The shipping disruption also affects where certain fertilizers and inputs can be sourced. The story said it has largely stopped the export of nitrogen fertilizers manufactured in the Persian Gulf and limited access to key fertilizer ingredients, including urea and ammonia. The Associated Press story also cited the American Farm Bureau Federation’s estimates that about 15% of fertilizer imports to the U.S. come from the Middle East and that about half of the global urea supply and 30% of ammonia come from the region.

American Farm Bureau Federation President Zippy Duvall said the problem could extend beyond higher prices into availability for some producers. “We’re being told that many of our farmers that haven’t preordered their fertilizer and paid for it may not even obtain the fertilizer that they’re going to need during the season or for spring planting,” Duvall said, adding, “That’s why this situation is so serious.”

Harry Ott, who leads the South Carolina Farm Bureau, said there is not enough fertilizer stockpiled in warehouses to meet demand during the coming months. “It is a really dire situation that our farmers facing,” Ott said, speaking about the challenge farmers face when supply is tight early in the planting season.
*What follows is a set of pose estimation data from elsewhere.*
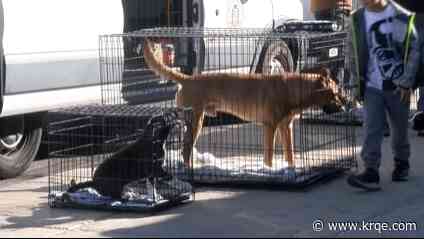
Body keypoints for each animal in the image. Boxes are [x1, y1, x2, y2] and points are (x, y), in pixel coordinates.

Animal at [142, 38, 344, 168]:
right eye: (335, 93)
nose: (344, 106)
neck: (293, 88)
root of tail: (187, 79)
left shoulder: (286, 128)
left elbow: (290, 154)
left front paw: (291, 168)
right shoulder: (270, 127)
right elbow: (269, 156)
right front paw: (269, 170)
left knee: (185, 148)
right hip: (195, 121)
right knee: (185, 149)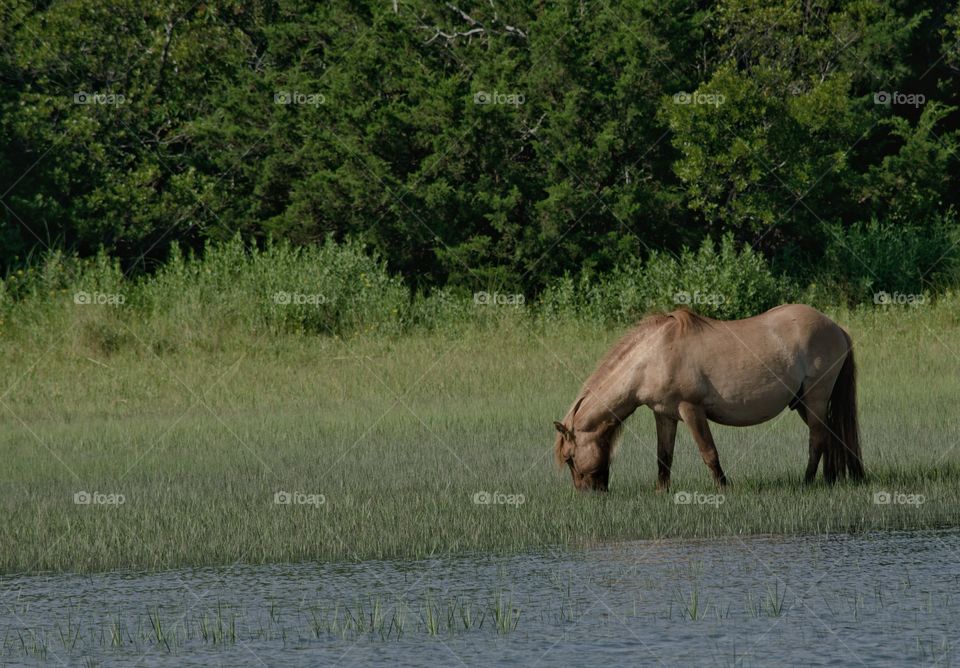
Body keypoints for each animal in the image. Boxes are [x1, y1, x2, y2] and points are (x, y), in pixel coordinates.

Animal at [552, 306, 868, 494]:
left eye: (569, 458)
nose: (589, 493)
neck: (654, 356)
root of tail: (837, 328)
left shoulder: (691, 410)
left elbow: (708, 452)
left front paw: (723, 488)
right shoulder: (664, 415)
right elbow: (664, 456)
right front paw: (661, 491)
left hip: (815, 398)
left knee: (817, 439)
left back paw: (808, 481)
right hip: (803, 402)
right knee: (830, 435)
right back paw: (830, 479)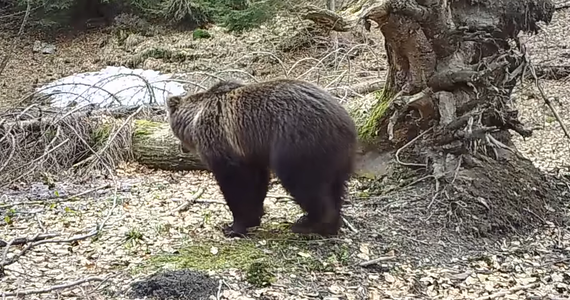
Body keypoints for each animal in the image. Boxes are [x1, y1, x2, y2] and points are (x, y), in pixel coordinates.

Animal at [164, 78, 358, 238]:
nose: (181, 148)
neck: (195, 119)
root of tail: (345, 122)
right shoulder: (251, 152)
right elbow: (257, 182)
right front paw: (252, 218)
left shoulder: (223, 144)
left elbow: (236, 184)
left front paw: (234, 227)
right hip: (336, 156)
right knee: (335, 186)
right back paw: (325, 223)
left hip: (298, 143)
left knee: (304, 183)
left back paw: (311, 225)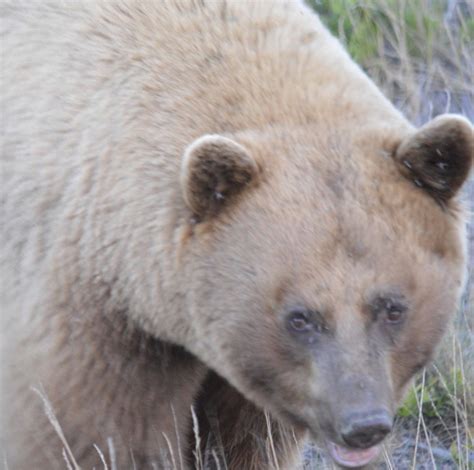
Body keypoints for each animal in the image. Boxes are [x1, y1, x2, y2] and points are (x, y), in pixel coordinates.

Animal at [0, 0, 470, 468]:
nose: (362, 423)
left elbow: (245, 438)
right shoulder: (90, 308)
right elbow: (94, 436)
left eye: (393, 307)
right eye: (299, 317)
The Associated Press story also said the consequences are unlikely to clear quickly, even if the war were to ease. Jacqui Fatka, a farm supply economist for CoBank, said there is “going to be a tail to this that’s going to take time to get everything turned back on, sent back out,” describing how difficult it can be to restore shipping routes and ingredient flows.

Nancy Martinez, director of public policy, trade and biotechnology for the National Corn Growers Association, said the industry does not yet know how supplies will shake out. The story also cited University of Iowa economics professor Anne Villamil, who said nitrogen- and phosphate-based fertilizers are largely produced domestically, which helps, but that higher energy prices still raise production costs and therefore increase what farmers pay.

The story also described possible knock-on effects beyond farm margins. Iowa State University economics professor Chad Hart said higher oil prices could result in higher food prices because of higher diesel needed to transport products and petroleum products used in plastic packaging. However, the Associated Press reporting also said increased fertilizer prices should not significantly lead to grocery price increases because on-farm costs are a small part of what consumers pay at the supermarket.

In Washington, the Associated Press reported that the Trump administration said it has taken steps to ease fertilizer costs, including moving to increase fertilizer imports from Venezuela. U.S. Agriculture Secretary Brooke Rollins called the step “a huge step that puts farm security and farmers first,” while the USDA said it previously announced $12 billion in one-time payments to help farmers offset losses primarily tied to tariffs, and it said it provided more than $30 billion in additional aid to farmers since January 2025.

CoBank’s Fatka said the $12 billion figure does not go far for farmers when payments are compared with farmers’ production-cost estimates. The Associated Press reporting also put the broader farm stress in context by saying that farm bankruptcies remain rare, with 315 last year out of nearly 1.9 million farms nationally, even as crop prices for corn and soybeans have been climbing while fertilizer costs have risen.

Tom Waters, who farms about 5,000 acres east of Kansas City, said the increase in fertilizer prices and other costs make it difficult to make a profit when crop prices are low. “The margins get smaller and smaller so we just have to really work hard to trim our costs and be as frugal as we can be but still provide the soil and crop what it needs to grow and produce,” Waters said.